Convention on the International Protection of Adults and Mental Capacity

Ministry of Justice written question – answered am ar 3 Mai 2024.

Danfonwch hysbysiad imi am ddadleuon fel hyn

Photo of Lloyd Russell-Moyle Lloyd Russell-Moyle Labour/Co-operative, Brighton, Kemptown

To ask the Secretary of State for Justice, whether his Department is taking steps to support people who have lasting power of attorney for an individual who has been assessed as lacking mental capacity with accessing funds held outside the UK; and if he will take steps to ratify the Hague Convention of 13 January 2000 on the International Protection of Adults.

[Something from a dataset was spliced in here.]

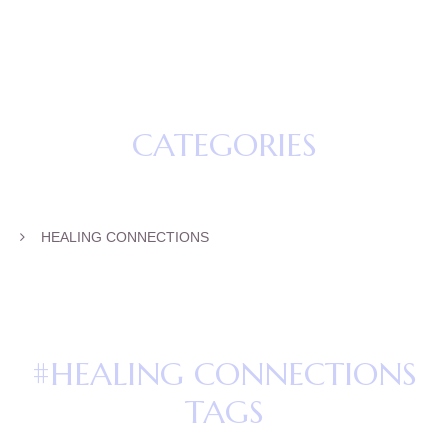
CATEGORIES
HEALING CONNECTIONS
#HEALING CONNECTIONS
TAGS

Photo of Mike Freer Mike Freer Assistant Whip, The Parliamentary Under-Secretary of State for Justice

There are existing ways in which a Property and Financial Affairs Lasting Power of Attorney (LPA) made in England and Wales under the Mental Capacity Act 2005 can be accepted abroad for the purpose of accessing funds. A certified copy of the LPA, signed off by a notary public with an apostille (a special sealed certificate) attached by the Foreign and Commonwealth Office provides one method. Alternatively, a translation of the LPA can be formally recognised by the appropriate court of the country in which funds are held.

Although the UK has ratified the 2000 Hague Convention on the International Protection of Adults in respect of Scotland, we have not yet done so in relation to England and Wales or Northern Ireland. However, in respect of England and Wales, the majority of its provisions are contained in Schedule 3 of the Mental Capacity Act (MCA) 2005. Schedule 3 provides a framework for recognition and enforcement of ‘protective measures’ such as LPAs in the place of an individual’s habitual residence.

We recognise the importance of ratifying the 2000 Hague Convention, as this will bring about international co‐operation to deal with the affairs of individuals across member states. We will progress this work when legislative time allows.